On the east side of AquaDuck, a cluster of food vendors churn out dishes like jerk chicken, tacos and boiled nuts. Lou Lanzillotta, looking authoritative with Ray Ban sunglasses and slicked back gray hair, is making small talk with the corn-on-the-cob vendor. Lanzillotta works for the owner of AquaDuck, a man named Dominic Ammerman who, as Lanzillotta explains, isn’t the type of guy who’d want to participate in an article like this. When Lanzillotta walks the grounds, he schmoozes with vendors like a politician, at one point teasing the hat vendor for not carrying any MAGA merchandise.

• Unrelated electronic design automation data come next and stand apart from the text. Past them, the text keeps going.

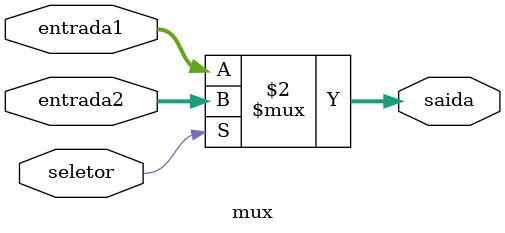
<source format=v>
module mux(entrada1,
			  entrada2,
			  seletor,
			  saida);

//Entradas
	input [31:0] entrada1;
	input [31:0] entrada2;
	input seletor;

//Saidas
	output [31:0] saida;

//Logica combinacional
	assign saida = (seletor == 0) ? entrada1 : entrada2; //seletor = 0 seleciona entrada1

endmodule 
</source>
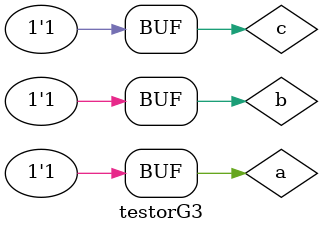
<source format=v>

module orG2(output s,
input x,
input y);
assign s = x|y;

endmodule

module orG3(output s, input p, input q, input r);
wire s1;

orG2 OR1(s1, p, q);
orG2 OR2(s, r, s1);

endmodule

module testorG3;
reg a,b,c;
wire s;

orG3 OR3(s, a, b, c);
initial begin:start
a=0;
end


initial begin:main
$display("Bernardo MP Olimpio - 451542"); 
$display("Test AND 3 entradas versao 2");
a=0;b=0;c=0;
$monitor("%b & %b & %b = %b", a, b, c, s); 
#1 a=0; b=0; c=0; 
#1 a=0; b=0; c=1;
#1 a=0; b=1; c=0;
#1 a=0; b=1; c=1;
#1 a=1; b=0; c=0; 
#1 a=1; b=0; c=1;
#1 a=1; b=1; c=0;
#1 a=1; b=1; c=1;
end
endmodule  

</source>
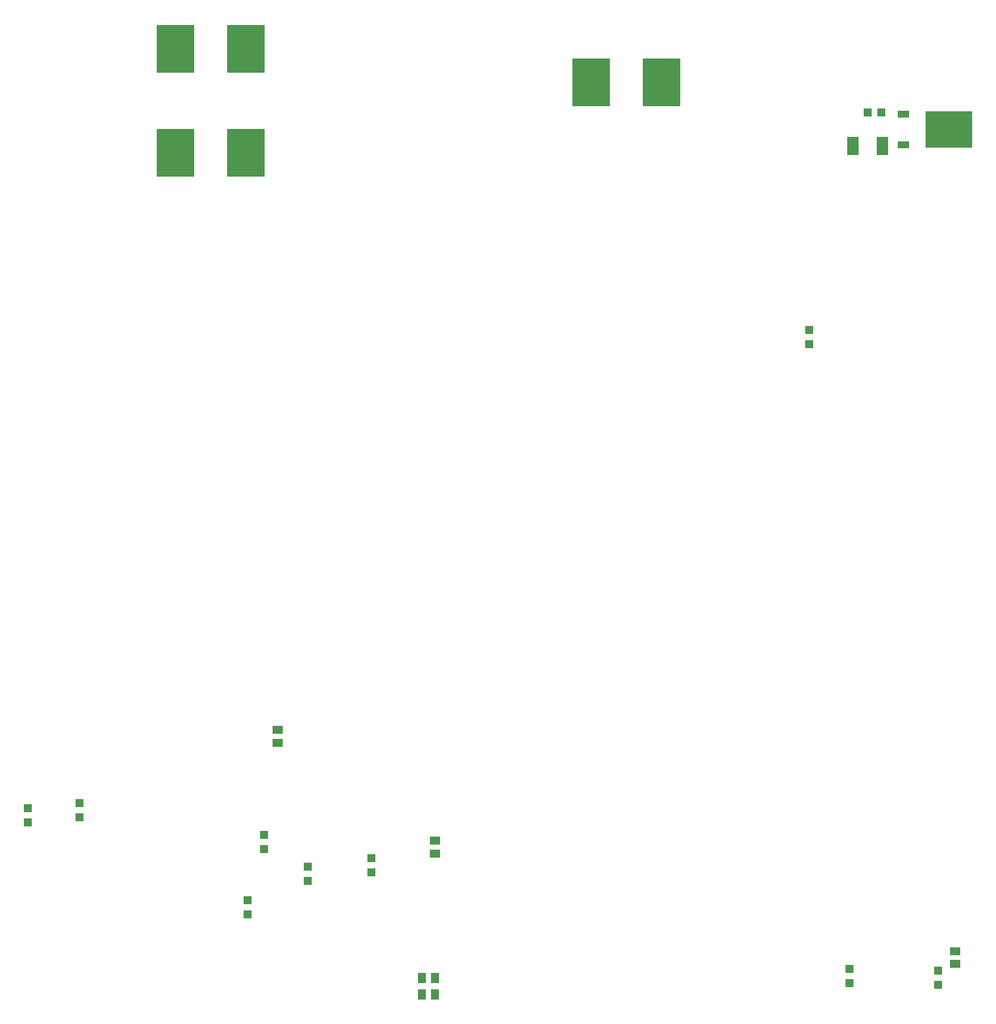
<source format=gbr>
G04 EAGLE Gerber RS-274X export*
G75*
%MOMM*%
%FSLAX34Y34*%
%LPD*%
%INSolderpaste Top*%
%IPPOS*%
%AMOC8*
5,1,8,0,0,1.08239X$1,22.5*%
G01*
%ADD10R,1.200000X1.200000*%
%ADD11R,1.500000X1.300000*%
%ADD12R,5.600000X7.230000*%
%ADD13R,1.300000X1.500000*%
%ADD14R,1.717900X0.973900*%
%ADD15R,7.000900X5.543900*%
%ADD16R,1.800000X2.700000*%


D10*
X570000Y345500D03*
X570000Y324500D03*
X1657500Y1050500D03*
X1657500Y1029500D03*
X492500Y338000D03*
X492500Y317000D03*
X1717500Y98000D03*
X1717500Y77000D03*
X1005000Y242000D03*
X1005000Y263000D03*
X910000Y229500D03*
X910000Y250500D03*
X845000Y298000D03*
X845000Y277000D03*
X1850000Y95500D03*
X1850000Y74500D03*
D11*
X1875000Y124500D03*
X1875000Y105500D03*
D12*
X817500Y1470000D03*
X712500Y1470000D03*
X712500Y1315000D03*
X817500Y1315000D03*
X1332500Y1420000D03*
X1437500Y1420000D03*
D13*
X1080500Y60000D03*
X1099500Y60000D03*
X1080500Y85000D03*
X1099500Y85000D03*
D10*
X820000Y200500D03*
X820000Y179500D03*
D11*
X1100000Y270500D03*
X1100000Y289500D03*
X865000Y454500D03*
X865000Y435500D03*
D14*
X1797959Y1372800D03*
X1797959Y1327200D03*
D15*
X1865626Y1350000D03*
D16*
X1723000Y1325000D03*
X1767000Y1325000D03*
D10*
X1765500Y1375000D03*
X1744500Y1375000D03*
M02*

</source>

“It’s not the guy from Westchester or Long Island making money here,” he says, as he heads towards an office tucked in the corner of the flea. “It’s the working class.”
However, that sentiment is reserved for the rent-paying vendors inside the flea. A retired cop of 31-years, Lanzillotta thinks the city should enforce some sort of ordinances to manage the vendors outside. “I can’t even go out there anymore,” he says. “It upsets me too much.” But of course, all of that will be rendered a moot issue if the flea ceases to exist once AquaDuck’s 10-year lease expires in October 1.
And that’s the rub: The future of AquaDuck is a giant question mark.
According to Lanzillotta, there are potential irons in the fire, but nothing concrete. In 2010, when the flea market was getting kicked out of the Aqueduct Racetrack’s north parking lot, it was to usher in high-end retailers and a slot machine casino. This time the flea, according to Lanzillotta, is falling victim to the city’s rising real estate prices and a landlord/tenant dispute. There may be little love for this three acre stretch of pavement — where surplus bar-mitzvah swag, rice cookers and Jermaine Jackson records trade hands — but maybe there ought to be.
The flea is a treasure trove of unclaimed oddities, but more importantly, a place where basic goods — from formalwear to kitchenware — can be bought by, as Jean Paul puts it, the people who can’t just shop at big box stores. Over a decade ago, The New York Times covered the AquaDuck Flea Market’s departure from the racetrack, when the flea’s future was first up for grabs. Asked for comment at the time, Arturo Alonzo, a 45-year-old vendor, replied, “I’ll be O.K.; I’ll go to another market.”
Jean Paul, still hustling on Wortman Avenue, has similar thoughts about his own future come October. “I’ll move on,” he says. “I’m resilient.”
The AquaDuck Flea Market is located at 700 Fountain Avenue, open Fridays, Saturdays, Sundays and Tuesdays from 8 a.m. to 6 p.m.
Correction: An earlier version of this article mistakenly reported that the AquaDuck Flea Market is being displaced by an Amazon fulfillment center. While Amazon does have a warehouse one block away and leases a lot of the adjacent parking lots, the company is not opening a fulfillment center on the grounds of the flea.